After her death in 1975, Baker was buried in Monaco, dressed in a French military uniform with the medals she received for her role as part of the French Resistance during the war.

Baker will be the fifth woman to be honored with a Pantheon burial, and will also be the first artist.

Holocaust survivor Simone Veil, one of France’s most revered politicians, was buried at the Pantheon in 2018. The other women are two who fought with the French Resistance during World War II — Germaine Tillion and Genevieve de Gaulle-Anthonioz — and Nobel Prize-winning chemist Curie.

The monument also holds the remains of 72 men.

Born in St. Louis, Missouri, Baker became a megastar in the 1930s especially in France, where she moved in 1925 as she was seeking to flee racism and segregation in the United States.

Baker quickly became famous for her “banana skirt” dance routines and wowed audiences at the Theatre des Champs-Elysees and later at the Folies Bergere in Paris.

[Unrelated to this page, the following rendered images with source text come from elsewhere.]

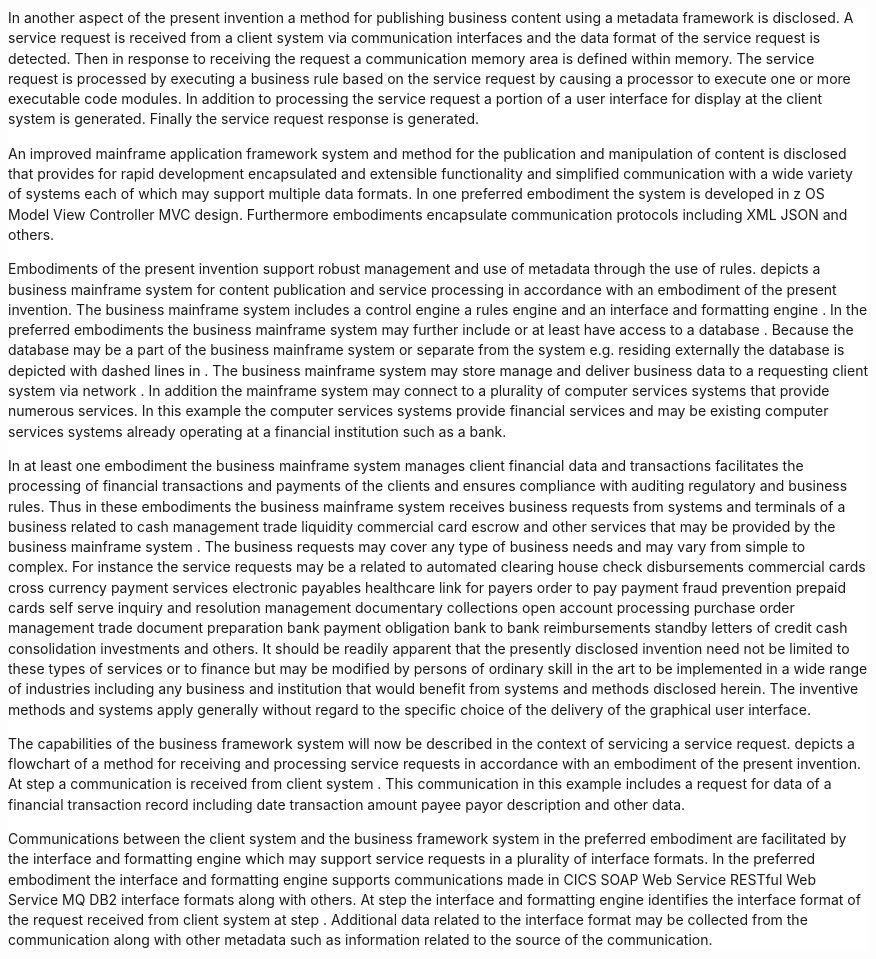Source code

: In another aspect of the present invention a method for publishing business content using a metadata framework is disclosed. A service request is received from a client system via communication interfaces and the data format of the service request is detected. Then in response to receiving the request a communication memory area is defined within memory. The service request is processed by executing a business rule based on the service request by causing a processor to execute one or more executable code modules. In addition to processing the service request a portion of a user interface for display at the client system is generated. Finally the service request response is generated.

An improved mainframe application framework system and method for the publication and manipulation of content is disclosed that provides for rapid development encapsulated and extensible functionality and simplified communication with a wide variety of systems each of which may support multiple data formats. In one preferred embodiment the system is developed in z OS Model View Controller MVC design. Furthermore embodiments encapsulate communication protocols including XML JSON and others.

Embodiments of the present invention support robust management and use of metadata through the use of rules. depicts a business mainframe system for content publication and service processing in accordance with an embodiment of the present invention. The business mainframe system includes a control engine a rules engine and an interface and formatting engine . In the preferred embodiments the business mainframe system may further include or at least have access to a database . Because the database may be a part of the business mainframe system or separate from the system e.g. residing externally the database is depicted with dashed lines in . The business mainframe system may store manage and deliver business data to a requesting client system via network . In addition the mainframe system may connect to a plurality of computer services systems that provide numerous services. In this example the computer services systems provide financial services and may be existing computer services systems already operating at a financial institution such as a bank.

In at least one embodiment the business mainframe system manages client financial data and transactions facilitates the processing of financial transactions and payments of the clients and ensures compliance with auditing regulatory and business rules. Thus in these embodiments the business mainframe system receives business requests from systems and terminals of a business related to cash management trade liquidity commercial card escrow and other services that may be provided by the business mainframe system . The business requests may cover any type of business needs and may vary from simple to complex. For instance the service requests may be a related to automated clearing house check disbursements commercial cards cross currency payment services electronic payables healthcare link for payers order to pay payment fraud prevention prepaid cards self serve inquiry and resolution management documentary collections open account processing purchase order management trade document preparation bank payment obligation bank to bank reimbursements standby letters of credit cash consolidation investments and others. It should be readily apparent that the presently disclosed invention need not be limited to these types of services or to finance but may be modified by persons of ordinary skill in the art to be implemented in a wide range of industries including any business and institution that would benefit from systems and methods disclosed herein. The inventive methods and systems apply generally without regard to the specific choice of the delivery of the graphical user interface.

The capabilities of the business framework system will now be described in the context of servicing a service request. depicts a flowchart of a method for receiving and processing service requests in accordance with an embodiment of the present invention. At step a communication is received from client system . This communication in this example includes a request for data of a financial transaction record including date transaction amount payee payor description and other data.

Communications between the client system and the business framework system in the preferred embodiment are facilitated by the interface and formatting engine which may support service requests in a plurality of interface formats. In the preferred embodiment the interface and formatting engine supports communications made in CICS SOAP Web Service RESTful Web Service MQ DB2 interface formats along with others. At step the interface and formatting engine identifies the interface format of the request received from client system at step . Additional data related to the interface format may be collected from the communication along with other metadata such as information related to the source of the communication.
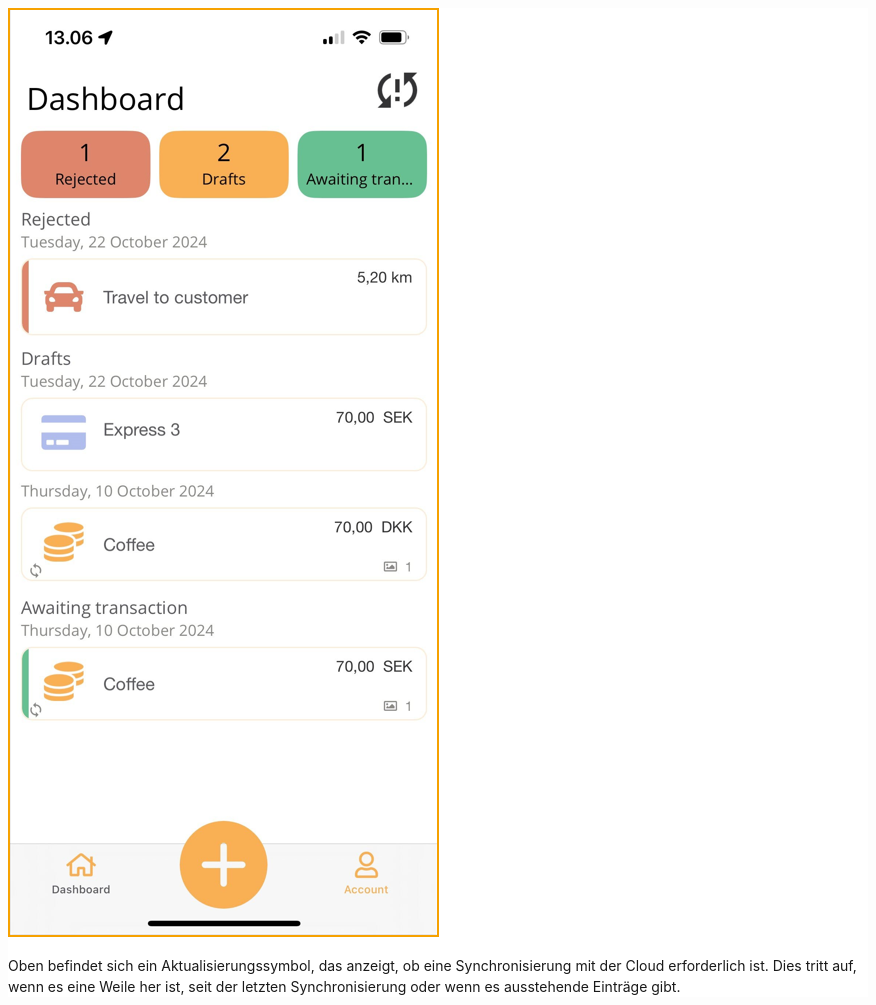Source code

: ![Ein Screenshot eines Telefons, Beschreibung automatisch generiert](../../images/tem-040.png)

Oben befindet sich ein Aktualisierungssymbol, das anzeigt, ob eine Synchronisierung mit der Cloud erforderlich ist. Dies tritt auf, wenn es eine Weile her ist, seit der letzten Synchronisierung oder wenn es ausstehende Einträge gibt.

She became a French citizen after her marriage to industrialist Jean Lion in 1937.

During WWII, she joined the French Resistance. Amid other missions, she collected information from German officials she met at parties and carried messages hidden in her underwear to England and other countries, using her star status to justify her travels.

A civil right activist, she took part in 1963 in the March on Washington for Jobs and Freedom alongside the Rev. Martin Luther King Jr., who made his “I Have A Dream” speech.